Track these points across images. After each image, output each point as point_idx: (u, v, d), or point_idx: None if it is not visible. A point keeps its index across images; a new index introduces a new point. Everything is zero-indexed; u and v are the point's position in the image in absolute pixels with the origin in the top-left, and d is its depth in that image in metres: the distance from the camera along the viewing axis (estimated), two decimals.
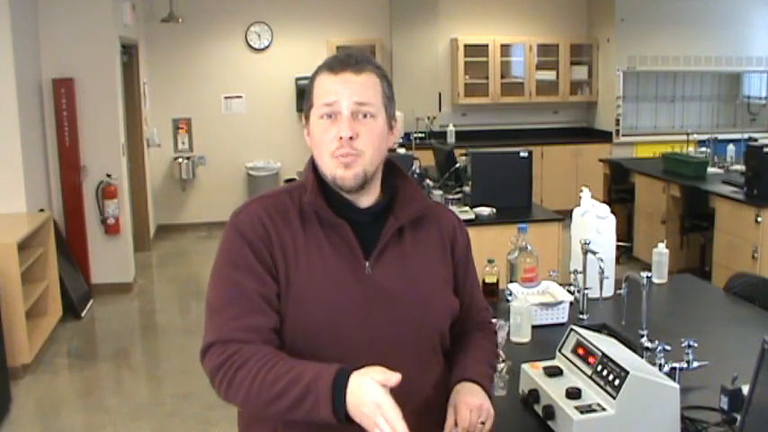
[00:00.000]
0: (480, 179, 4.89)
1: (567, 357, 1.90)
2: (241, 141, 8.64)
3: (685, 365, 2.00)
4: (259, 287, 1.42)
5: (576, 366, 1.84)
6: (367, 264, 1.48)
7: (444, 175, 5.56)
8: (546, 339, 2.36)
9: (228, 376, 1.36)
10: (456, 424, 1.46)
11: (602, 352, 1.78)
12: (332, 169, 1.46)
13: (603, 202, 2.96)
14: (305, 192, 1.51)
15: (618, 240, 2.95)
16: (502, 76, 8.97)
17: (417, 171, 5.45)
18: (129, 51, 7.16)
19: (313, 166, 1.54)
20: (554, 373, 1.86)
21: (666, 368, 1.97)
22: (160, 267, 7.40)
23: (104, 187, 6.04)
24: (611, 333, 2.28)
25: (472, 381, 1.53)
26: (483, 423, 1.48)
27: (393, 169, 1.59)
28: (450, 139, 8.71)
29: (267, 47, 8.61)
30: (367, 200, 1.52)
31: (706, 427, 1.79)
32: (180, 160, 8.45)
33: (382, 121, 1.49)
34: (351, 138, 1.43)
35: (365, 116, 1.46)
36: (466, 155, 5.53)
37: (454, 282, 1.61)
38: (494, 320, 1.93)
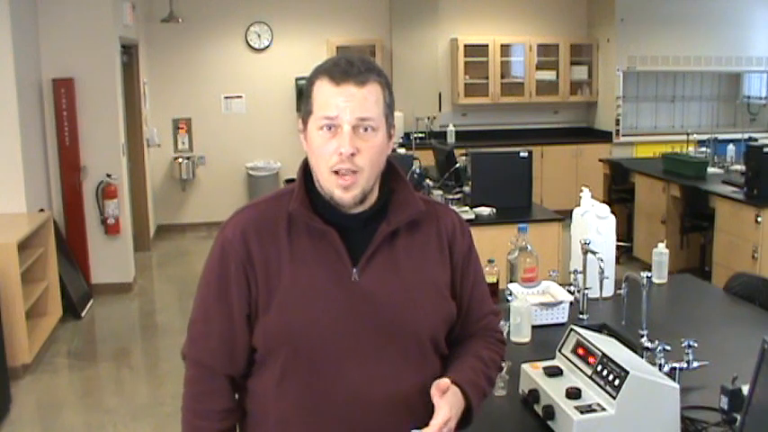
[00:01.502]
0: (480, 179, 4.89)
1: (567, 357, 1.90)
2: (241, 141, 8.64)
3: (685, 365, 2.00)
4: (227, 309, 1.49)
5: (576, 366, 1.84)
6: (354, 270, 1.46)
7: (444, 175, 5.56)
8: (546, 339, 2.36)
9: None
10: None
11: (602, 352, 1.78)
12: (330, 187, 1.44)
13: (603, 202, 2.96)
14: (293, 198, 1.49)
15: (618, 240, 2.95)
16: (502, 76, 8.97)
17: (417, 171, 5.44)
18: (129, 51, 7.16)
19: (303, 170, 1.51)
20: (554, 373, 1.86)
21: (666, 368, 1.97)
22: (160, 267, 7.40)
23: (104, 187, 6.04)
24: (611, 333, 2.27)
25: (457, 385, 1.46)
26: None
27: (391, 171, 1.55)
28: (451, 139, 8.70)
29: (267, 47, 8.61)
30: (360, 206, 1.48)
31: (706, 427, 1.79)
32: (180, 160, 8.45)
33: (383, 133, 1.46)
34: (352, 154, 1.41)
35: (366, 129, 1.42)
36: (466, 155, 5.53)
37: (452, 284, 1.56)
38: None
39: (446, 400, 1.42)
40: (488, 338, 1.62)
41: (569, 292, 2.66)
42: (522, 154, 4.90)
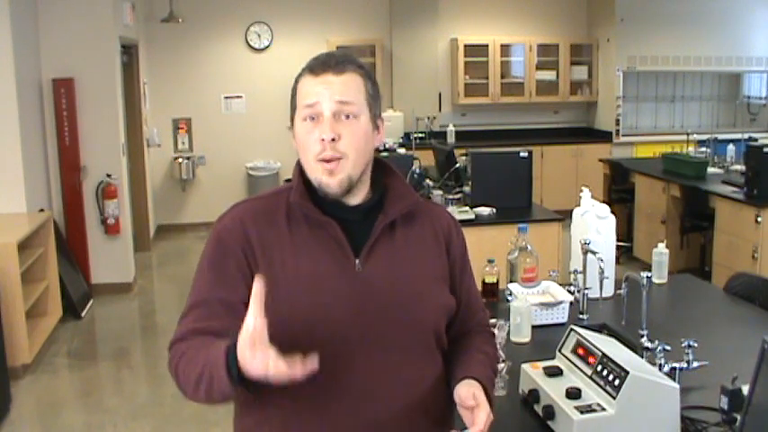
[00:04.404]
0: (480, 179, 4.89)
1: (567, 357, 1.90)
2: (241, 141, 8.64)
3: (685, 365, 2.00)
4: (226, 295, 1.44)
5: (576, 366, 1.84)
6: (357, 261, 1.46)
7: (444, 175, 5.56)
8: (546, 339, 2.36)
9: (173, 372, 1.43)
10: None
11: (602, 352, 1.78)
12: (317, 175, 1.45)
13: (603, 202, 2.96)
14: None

**What you are asked to do**
Repeat the data verbatim, excluding all pictures.

**Written answer**
Track these points across images. After each image, output each point as point_idx: (u, v, d), or point_idx: None if it is not visible. A point keeps its index across images; a new index introduces a new point. Everything is zero-indexed; u and v are the point's position in the image in absolute pixels with the origin in the top-left, and d is its depth in that image in metres: the distance from the camera along the viewing axis (estimated), two decimals.
[00:00.000]
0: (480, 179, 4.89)
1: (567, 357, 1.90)
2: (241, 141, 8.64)
3: (685, 365, 2.00)
4: (259, 287, 1.42)
5: (576, 366, 1.84)
6: (367, 264, 1.48)
7: (444, 175, 5.56)
8: (546, 339, 2.36)
9: (228, 376, 1.36)
10: (456, 424, 1.46)
11: (602, 352, 1.78)
12: (332, 169, 1.46)
13: (603, 202, 2.96)
14: (305, 192, 1.51)
15: (618, 240, 2.95)
16: (502, 76, 8.97)
17: (417, 171, 5.45)
18: (129, 51, 7.16)
19: (313, 166, 1.54)
20: (554, 373, 1.86)
21: (666, 368, 1.97)
22: (160, 267, 7.40)
23: (104, 187, 6.04)
24: (611, 333, 2.28)
25: (472, 381, 1.53)
26: (483, 423, 1.48)
27: (393, 169, 1.59)
28: (450, 139, 8.71)
29: (267, 47, 8.61)
30: (367, 200, 1.52)
31: (706, 427, 1.79)
32: (180, 160, 8.45)
33: (382, 121, 1.49)
34: (351, 138, 1.43)
35: (365, 116, 1.46)
36: (466, 155, 5.53)
37: (454, 282, 1.61)
38: (494, 320, 1.93)
[00:01.502]
0: (480, 179, 4.89)
1: (567, 357, 1.90)
2: (241, 141, 8.64)
3: (685, 365, 2.00)
4: (227, 309, 1.49)
5: (576, 366, 1.84)
6: (354, 270, 1.46)
7: (444, 175, 5.56)
8: (546, 339, 2.36)
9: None
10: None
11: (602, 352, 1.78)
12: (330, 187, 1.44)
13: (603, 202, 2.96)
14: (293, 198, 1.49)
15: (618, 240, 2.95)
16: (502, 76, 8.97)
17: (417, 171, 5.44)
18: (129, 51, 7.16)
19: (303, 170, 1.51)
20: (554, 373, 1.86)
21: (666, 368, 1.97)
22: (160, 267, 7.40)
23: (104, 187, 6.04)
24: (611, 333, 2.27)
25: (457, 385, 1.46)
26: None
27: (391, 171, 1.55)
28: (451, 139, 8.70)
29: (267, 47, 8.61)
30: (360, 206, 1.48)
31: (706, 427, 1.79)
32: (180, 160, 8.45)
33: (383, 133, 1.46)
34: (352, 154, 1.41)
35: (366, 129, 1.42)
36: (466, 155, 5.53)
37: (452, 284, 1.56)
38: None
39: (446, 400, 1.42)
40: (488, 338, 1.62)
41: (569, 292, 2.66)
42: (522, 154, 4.90)
[00:04.404]
0: (480, 179, 4.89)
1: (567, 357, 1.90)
2: (241, 141, 8.64)
3: (685, 365, 2.00)
4: (226, 295, 1.44)
5: (576, 366, 1.84)
6: (357, 261, 1.46)
7: (444, 175, 5.56)
8: (546, 339, 2.36)
9: (173, 372, 1.43)
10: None
11: (602, 352, 1.78)
12: (317, 175, 1.45)
13: (603, 202, 2.96)
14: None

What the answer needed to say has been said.